The researchers also used the LMI/LDT combination to precisely measure 2020 CD3’s position to refine its orbit.
This information, combined with the minimoon’s physical characteristics — such as an inferred silicate composition — indicate this is certainly a natural object.
This distinguishes it from another recently-discovered minimoon, 2020 SO, which astronomers believe may be the Centaur upper stage rocket booster that helped lift NASA’s Surveyor 2 spacecraft toward the Moon in 1966.

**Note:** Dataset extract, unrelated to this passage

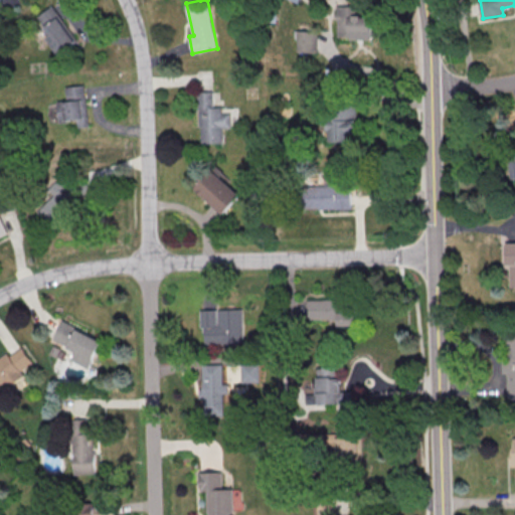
[(47,37),(58,54),(77,41),(53,6),(38,16),(51,35),(47,37)]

Dr. Fedorets and co-authors also found that 2020 CD3 is between 1 and 1.5 m (3.3-4.9 feet) in diameter and that it came within about 13,000 km (8,100 miles) of Earth at closest approach.
“This object wasn’t bright enough to study for very long,” said Dr. Nick Moskovitz, an astronomer at Lowell Observatory.
“The fact that we have this telescope in our backyard and were able to rapidly respond really made a difference.”
“Minimoons are expected to be discovered in high numbers in the following decade, with the opening of the Vera C. Rubin Observatory expected in 2023,” Dr. Fedorets said.